In order to analyze the performance of an SME and thus be able to compare it with other companies or with previous years, it is important to establish an account of its expenses and income.
Profit and loss accounts, produced at regular intervals, allow SMEs to evaluate their economic performance. These can then be used by various internal or external stakeholders, such as management teams for the proper administration of the company, investors, or banks regarding credit requests for example.
A profit and loss account (which is also known as an income statement) allows a company to establish whether its operations, over a given period of time (monthly, quarterly, annually), has generated profits or losses.

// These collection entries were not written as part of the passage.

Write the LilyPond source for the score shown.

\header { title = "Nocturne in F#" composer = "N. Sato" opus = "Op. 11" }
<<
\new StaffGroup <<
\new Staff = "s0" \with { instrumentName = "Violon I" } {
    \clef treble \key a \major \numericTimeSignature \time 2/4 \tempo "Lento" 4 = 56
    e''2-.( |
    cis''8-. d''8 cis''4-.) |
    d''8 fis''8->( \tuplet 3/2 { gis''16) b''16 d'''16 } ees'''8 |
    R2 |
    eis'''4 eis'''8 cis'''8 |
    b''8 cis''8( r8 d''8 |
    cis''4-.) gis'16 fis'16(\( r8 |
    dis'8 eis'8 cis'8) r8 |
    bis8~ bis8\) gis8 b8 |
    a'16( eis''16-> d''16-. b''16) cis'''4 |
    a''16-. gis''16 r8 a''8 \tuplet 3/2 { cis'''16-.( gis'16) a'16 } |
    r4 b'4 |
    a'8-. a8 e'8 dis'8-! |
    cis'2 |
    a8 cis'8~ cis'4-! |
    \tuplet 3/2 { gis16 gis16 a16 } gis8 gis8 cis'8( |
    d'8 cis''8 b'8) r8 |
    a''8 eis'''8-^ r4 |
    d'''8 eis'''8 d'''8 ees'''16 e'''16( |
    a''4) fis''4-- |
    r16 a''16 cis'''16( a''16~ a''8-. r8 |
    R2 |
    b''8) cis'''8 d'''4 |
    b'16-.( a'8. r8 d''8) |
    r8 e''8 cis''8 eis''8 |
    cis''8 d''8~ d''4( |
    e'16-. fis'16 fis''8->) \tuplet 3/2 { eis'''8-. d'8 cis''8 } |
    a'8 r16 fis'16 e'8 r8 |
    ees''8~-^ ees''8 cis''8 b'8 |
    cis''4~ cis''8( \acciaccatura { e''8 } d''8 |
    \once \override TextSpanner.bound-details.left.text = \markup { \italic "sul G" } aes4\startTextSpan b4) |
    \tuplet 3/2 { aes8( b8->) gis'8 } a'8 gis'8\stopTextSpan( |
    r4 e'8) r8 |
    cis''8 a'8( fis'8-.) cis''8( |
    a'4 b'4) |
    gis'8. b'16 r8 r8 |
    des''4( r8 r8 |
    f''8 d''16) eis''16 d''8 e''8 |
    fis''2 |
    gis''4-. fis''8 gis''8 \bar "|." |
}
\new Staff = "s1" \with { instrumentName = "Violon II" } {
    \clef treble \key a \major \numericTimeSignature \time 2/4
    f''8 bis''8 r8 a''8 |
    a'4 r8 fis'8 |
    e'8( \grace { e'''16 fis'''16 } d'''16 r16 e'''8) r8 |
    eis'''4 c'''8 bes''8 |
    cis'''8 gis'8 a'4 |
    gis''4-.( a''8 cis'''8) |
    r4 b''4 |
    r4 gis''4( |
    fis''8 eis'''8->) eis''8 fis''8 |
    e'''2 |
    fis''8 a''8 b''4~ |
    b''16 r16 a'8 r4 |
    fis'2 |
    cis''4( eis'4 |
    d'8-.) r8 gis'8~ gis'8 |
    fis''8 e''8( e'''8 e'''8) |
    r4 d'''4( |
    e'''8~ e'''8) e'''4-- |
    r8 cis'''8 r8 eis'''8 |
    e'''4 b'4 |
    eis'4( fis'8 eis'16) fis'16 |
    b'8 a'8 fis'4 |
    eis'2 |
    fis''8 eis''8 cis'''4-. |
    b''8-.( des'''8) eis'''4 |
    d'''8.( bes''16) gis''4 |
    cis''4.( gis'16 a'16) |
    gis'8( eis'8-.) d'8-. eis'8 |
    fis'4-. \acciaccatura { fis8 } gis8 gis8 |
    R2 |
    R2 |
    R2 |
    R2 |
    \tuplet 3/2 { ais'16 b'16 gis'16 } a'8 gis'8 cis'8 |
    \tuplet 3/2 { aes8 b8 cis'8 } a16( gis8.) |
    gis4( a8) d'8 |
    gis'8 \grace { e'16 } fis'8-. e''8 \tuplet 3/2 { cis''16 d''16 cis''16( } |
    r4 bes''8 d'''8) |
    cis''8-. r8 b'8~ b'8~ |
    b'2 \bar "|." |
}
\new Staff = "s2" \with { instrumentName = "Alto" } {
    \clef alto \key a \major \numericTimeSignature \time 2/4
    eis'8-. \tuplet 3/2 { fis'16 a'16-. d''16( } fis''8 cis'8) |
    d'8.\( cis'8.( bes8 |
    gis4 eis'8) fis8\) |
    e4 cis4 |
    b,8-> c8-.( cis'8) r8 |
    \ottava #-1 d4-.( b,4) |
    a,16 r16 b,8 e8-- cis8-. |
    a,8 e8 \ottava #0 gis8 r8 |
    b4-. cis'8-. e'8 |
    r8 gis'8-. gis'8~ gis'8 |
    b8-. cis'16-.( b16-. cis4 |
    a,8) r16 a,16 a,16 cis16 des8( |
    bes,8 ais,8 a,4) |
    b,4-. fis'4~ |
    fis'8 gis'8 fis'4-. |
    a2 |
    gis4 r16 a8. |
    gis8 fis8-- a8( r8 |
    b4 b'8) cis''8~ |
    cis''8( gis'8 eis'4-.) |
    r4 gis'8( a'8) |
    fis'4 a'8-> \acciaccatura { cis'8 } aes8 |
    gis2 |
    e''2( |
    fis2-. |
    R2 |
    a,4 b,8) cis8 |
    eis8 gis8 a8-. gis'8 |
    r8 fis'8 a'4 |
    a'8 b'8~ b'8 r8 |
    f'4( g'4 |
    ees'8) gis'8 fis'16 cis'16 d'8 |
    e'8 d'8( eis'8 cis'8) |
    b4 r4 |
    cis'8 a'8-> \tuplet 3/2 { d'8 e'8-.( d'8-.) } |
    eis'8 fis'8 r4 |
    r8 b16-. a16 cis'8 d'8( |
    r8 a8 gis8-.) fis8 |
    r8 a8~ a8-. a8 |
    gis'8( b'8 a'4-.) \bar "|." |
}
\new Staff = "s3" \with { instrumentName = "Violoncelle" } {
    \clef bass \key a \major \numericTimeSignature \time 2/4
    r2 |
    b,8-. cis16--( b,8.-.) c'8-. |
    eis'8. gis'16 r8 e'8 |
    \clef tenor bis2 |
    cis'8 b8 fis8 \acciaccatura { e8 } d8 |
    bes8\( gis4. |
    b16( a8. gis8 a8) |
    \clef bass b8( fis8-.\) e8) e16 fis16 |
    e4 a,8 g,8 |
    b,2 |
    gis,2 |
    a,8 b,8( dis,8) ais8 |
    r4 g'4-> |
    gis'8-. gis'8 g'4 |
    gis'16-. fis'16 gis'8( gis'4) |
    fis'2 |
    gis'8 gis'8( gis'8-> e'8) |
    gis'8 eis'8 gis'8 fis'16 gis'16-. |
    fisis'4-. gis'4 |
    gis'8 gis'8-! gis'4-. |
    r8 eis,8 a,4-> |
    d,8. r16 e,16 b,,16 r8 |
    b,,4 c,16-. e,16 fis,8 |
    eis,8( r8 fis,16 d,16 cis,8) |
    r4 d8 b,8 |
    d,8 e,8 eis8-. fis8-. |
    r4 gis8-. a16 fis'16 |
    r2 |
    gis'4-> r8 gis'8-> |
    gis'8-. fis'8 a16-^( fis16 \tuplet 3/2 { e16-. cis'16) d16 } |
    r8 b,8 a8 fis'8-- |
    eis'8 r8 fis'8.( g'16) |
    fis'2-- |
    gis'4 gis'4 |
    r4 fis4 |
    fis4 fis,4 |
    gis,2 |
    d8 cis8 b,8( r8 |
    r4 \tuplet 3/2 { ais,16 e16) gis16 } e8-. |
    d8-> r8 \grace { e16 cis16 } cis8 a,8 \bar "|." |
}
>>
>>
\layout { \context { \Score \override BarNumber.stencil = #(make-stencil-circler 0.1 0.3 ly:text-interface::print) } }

To do this, the account is divided into two main sections: income and expenses. In general, sales of goods and services, or other operational incomes (e.g. rental income or provision of staff), constitute the most important incomes. On the other hand, purchases, staff salaries and operating costs (e.g. rents) make up the major part of expenses.
The year-end accounts (i.e. the difference between incomes and expenses) constitute the outcome for the accounting period. It can be a profit or a loss.
The profit and loss account is part of the annual accounts (the financial statements of the individual entity) of a company. They also include the balance sheet and the notes to the accounts. These accounts are mandatory and must "present the economic position of the undertaking in such a manner that third parties can make a reliable assessment of the same" according to article 958 of The Code of Obligations (CO).
The minimum structure of the income statement is defined in article 959b CO. By law, two options are possible:
- The period-based accounting method (comprising a minimum of eleven items as defined in paragraph 2),
- The cost of sales method (constituting at least eight items, as described in paragraph 3).
The most common form of accounting is the period-based method.
Multi-step profit and loss account
Presented as a table (or list), the profit and loss account can be broken down into several steps or levels, with interim results for each.
The two-step income statement, for example, is commonly used by companies although it is not required by law. It separates the so-called "operating" items and transactions from the so-called "non-operating" items.
- The first tier shows variable expenses and income related to goods (such as purchases of goods, staff costs, rental charges and depreciation, against sales of goods and interest incomes). This part of the table ends with an interim balance called "operating profits".
- The second tier includes neutral expenses and incomes (such as property charges, extraordinary expenses, and direct taxes, versus extraordinary income). This last part of the table ends with the "company’s income statement".
Other tiers can also be inserted, adding different layers of complexity, as well as additional information (such as Earnings before interest and taxes).